Cutting Through the Clutter of Apps
Apple's acquisition this past week of app search company, Chomp, for a reported $50 million, brought the importance of app discovery to the forefront and validated the need for the industry to pay close attention to this critical part of the app ecosystem. Better app search within the App Store provides some hope that the top 25 lists will not be the only sure route to being a successful app, but Apple's move only begins to address the broader needs of consumers and app developers.
Apps are becoming an integral part of our everyday lives. With over 900,000 apps (according to Distimo) available across gaming to fitness, travel to dining, and everything in-between, there is no shortage of options for consumers. With a constantly growing catalog of apps, the issue is not whether there's an app for that, but, more importantly, how to find the right app for particular needs and interests.
Apps are the foundation of the smartphone economy. Apple is counting down to 25 billion app downloads, and Android recently broke 10 billion. By 2015 downloads are expected surpass 182 billion. Smartphone penetration in the U.S. is already approaching 60% according to Mary Meeker at KPCB, but global penetration, at less than 15% has a lot of growth left. In fact, nearly 600 million smartphones will be shipped this year. Demand for apps is nowhere near its peak, and the ability to easily find apps relevant to a consumers interests and needs is going to be paramount going forward.
Consumers are struggling to find apps that they want (or just unaware that they even exist) and are frustrated at having to spend time slogging through the entire app catalog. Likewise, app developers lack the tools to reach their target audience and are unable to buy their way to the highly coveted top 25 lists.
Solving app discovery requires a comprehensive approach. An improved search experience in the app stores is important, but it only addresses an aspect of the problem and misses out on some underlying needs and opportunities that are important to solving app discovery and fostering a healthy app ecosystem.
Here are a few points that are important when it comes to a comprehensive solution to app discovery:
- App discovery should not be limited to the app stores; it should be everywhere. Consumers don't want app stores to be the only way they can find apps. App discovery should be as pervasive and integral a part of our online experience as web search and related content links on the web. My company, AppTap, enables any site, service or app to integrate app recommendations, search and social discovery right into their core user experience.

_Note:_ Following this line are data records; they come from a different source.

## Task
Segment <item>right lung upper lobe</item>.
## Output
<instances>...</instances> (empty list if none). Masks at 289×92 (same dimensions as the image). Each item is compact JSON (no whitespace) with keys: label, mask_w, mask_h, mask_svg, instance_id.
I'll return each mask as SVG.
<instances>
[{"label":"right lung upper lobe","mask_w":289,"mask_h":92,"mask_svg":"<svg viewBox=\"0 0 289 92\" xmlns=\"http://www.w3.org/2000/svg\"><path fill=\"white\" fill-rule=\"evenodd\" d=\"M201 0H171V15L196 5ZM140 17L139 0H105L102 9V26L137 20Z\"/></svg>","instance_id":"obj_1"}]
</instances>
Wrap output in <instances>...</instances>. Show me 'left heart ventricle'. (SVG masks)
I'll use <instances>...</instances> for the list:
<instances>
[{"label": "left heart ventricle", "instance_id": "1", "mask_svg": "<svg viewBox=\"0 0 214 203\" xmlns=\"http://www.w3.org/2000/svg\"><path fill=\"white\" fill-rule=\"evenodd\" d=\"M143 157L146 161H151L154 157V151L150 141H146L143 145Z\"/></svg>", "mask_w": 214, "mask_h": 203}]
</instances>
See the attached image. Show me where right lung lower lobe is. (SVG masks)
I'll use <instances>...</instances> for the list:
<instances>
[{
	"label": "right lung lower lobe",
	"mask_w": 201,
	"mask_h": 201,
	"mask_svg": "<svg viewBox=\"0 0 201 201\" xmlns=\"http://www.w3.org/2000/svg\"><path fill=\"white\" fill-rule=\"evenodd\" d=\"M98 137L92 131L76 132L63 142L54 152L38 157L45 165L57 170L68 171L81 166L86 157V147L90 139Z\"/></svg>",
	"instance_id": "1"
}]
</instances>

- Use context to cut through the clutter of apps and save consumers time by recommending apps related to their interests. Millions of consumers read content, share news, and use services that reflect their interests and needs. A USA Today user reading an article about Rome in the travel section is likely to be interested in apps about travel in Italy. AppTap enables contextually relevant app recommendations to be embedded in any article, site or service, introducing consumers to the right app at the right time.
- App developers need tools to find the right customer for their apps. With nearly one million apps available, rising to the top can be a daunting and very expensive task. App developers need tools to get their apps in front of the right users, in the right context. This increases the chances of an app developer acquiring an active user that will both drive their in-app business models and grow viral awareness of their app.
Apple, Google, Amazon, and Microsoft will undoubtedly continue to invest in improving their own app stores. But in order to truly address app discovery, they should embrace a broader view that goes beyond search and their own app stores. Big media, carriers, and consumer services companies should also play a meaningful role in app discovery. Consumers want help filtering through the flood of apps and they will reward the companies that do that with renewed loyalty and business.
Originally posted at Tech Cocktail.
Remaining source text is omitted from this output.